→ Reading passage
[Start of Attachment]

Supreme Court Delivers a Victory for Religious Freedom to Coach Kennedy

COMMENTARY: The Supreme Court, in Kennedy v. Bremerton School District, dealt a setback to government officials who have tried for decades to scrub all signs of faith from our nation’s public schools.

Former Bremerton High School assistant football coach Joe Kennedy answers questions after his legal case, Kennedy vs. Bremerton School District, was argued before the Supreme Court on April 25 in Washington. Two months later, the court gave him a 6-3 victory.
Former Bremerton High School assistant football coach Joe Kennedy answers questions after his legal case, Kennedy vs. Bremerton School District, was argued before the Supreme Court on April 25 in Washington. Two months later, the court gave him a 6-3 victory. (photo: Win McNamee / Getty Images)

The Supreme Court Monday affirmed a public high school football coach’s right to pray after games. The court’s decision in Kennedy v. Bremerton School District is a setback for government officials who have tried for decades to scrub all signs of faith from our nation’s public schools.

[End of Attachment]

→ Records for this task
[Start of Attachment]

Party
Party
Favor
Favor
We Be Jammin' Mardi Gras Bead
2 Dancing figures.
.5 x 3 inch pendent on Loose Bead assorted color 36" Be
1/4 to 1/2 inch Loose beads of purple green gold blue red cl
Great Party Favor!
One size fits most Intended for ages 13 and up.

[End of Attachment]
[Start of Attachment]

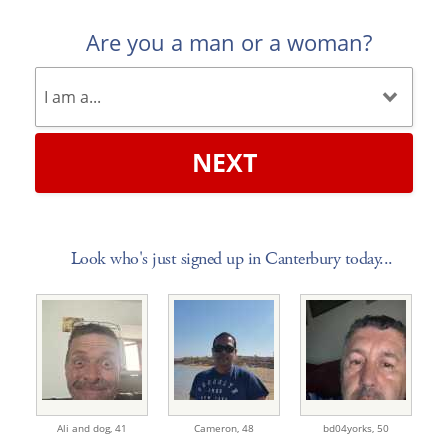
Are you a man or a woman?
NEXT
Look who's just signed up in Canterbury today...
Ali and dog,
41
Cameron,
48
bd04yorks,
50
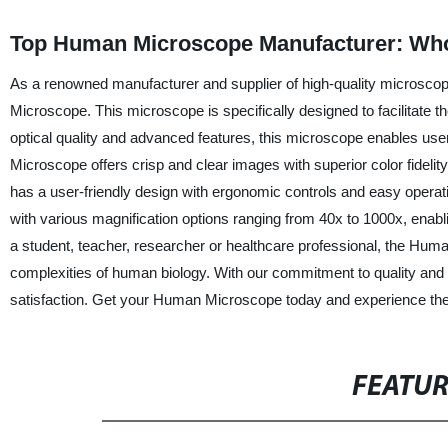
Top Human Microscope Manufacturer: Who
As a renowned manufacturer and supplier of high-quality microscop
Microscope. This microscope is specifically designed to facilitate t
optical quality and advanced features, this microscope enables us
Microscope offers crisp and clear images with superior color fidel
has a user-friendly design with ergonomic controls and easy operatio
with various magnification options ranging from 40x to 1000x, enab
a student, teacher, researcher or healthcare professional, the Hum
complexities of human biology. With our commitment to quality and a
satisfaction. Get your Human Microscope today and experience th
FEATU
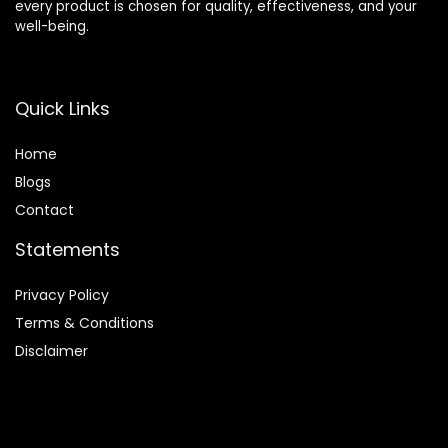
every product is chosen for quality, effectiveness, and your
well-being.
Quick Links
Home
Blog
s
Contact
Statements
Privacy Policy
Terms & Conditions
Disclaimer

[End of Attachment]
[Start of Attachment]

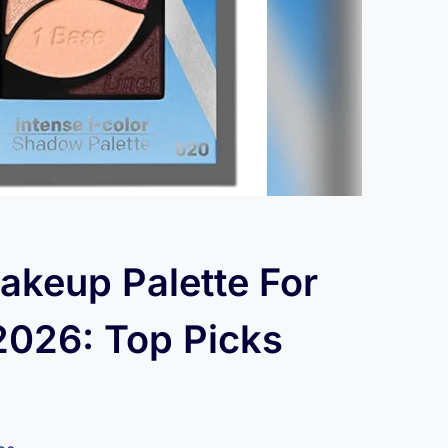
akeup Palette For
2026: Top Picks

[End of Attachment]

→ Assignment 1
Please rewrite the lines of the listing from the one containing "Top Human Microscope Manufacturer: Who" through the one containing "Microscope offers crisp", inclusive, as a numbered list with blank lines omitted.
→ Assignment 2
Extend the commentary on the Supreme Court's ruling for Coach Kennedy, picking up after its final sentence.

→ Written answer 1
1. Top Human Microscope Manufacturer: Who
2. As a renowned manufacturer and supplier of high-quality microscop
3. Microscope. This microscope is specifically designed to facilitate t
4. optical quality and advanced features, this microscope enables us
5. Microscope offers crisp and clear images with superior color fidel

→ Written answer 2
Coach Joseph Kennedy is a former U.S. Marine who in 2008 became an assistant football coach at Bremerton High School in Bremerton, Washington — the same school he graduated from in 1988. He is a devout Christian who believes he is compelled by his faith to “give thanks through prayer” at the end of each game. He did this for seven seasons by kneeling down on the 50-yard line and saying short private prayer after games. There were times when Bremerton athletes prayed alongside Kennedy. “It’s a free country,” he told players who asked to join him.  

In the fall of 2015, Bremerton school officials tried to put an end to Kennedy’s practice of thanksgiving. The district amended its policies and enacted a sweeping new ban on “demonstrative religious activity, readily observable to (if not intended to be observed by) students and the attending public.” They said that Kennedy could pray after games in a “private location within the school building, athletic facility, or press box.”  

Kennedy refused their “accommodation.” He then received a poor performance review and was not offered a contract to coach the following season.  

Kennedy is committed to his faith and the athletes on the Bremerton football team. Because he didn’t want to walk away from either, he filed suit in federal court, claiming that Bremerton violated his constitutional rights to free speech and the free exercise of religion. Although he lost in both the lower district court and court of appeals, Coach Kennedy and the Constitution fared much better before the nation’s highest court.  

In a 6-3 decision, the Supreme Court vindicated Kennedy’s freedoms of speech and religion from the tyranny of Bremerton’s administrators.  

“Respect for religious expressions is indispensable to life in a free and diverse Republic — whether those expressions take place in a sanctuary or on a field, and whether they manifest through the spoken word or a bowed head,” explained Justice Neil Gorsuch for the court’s majority.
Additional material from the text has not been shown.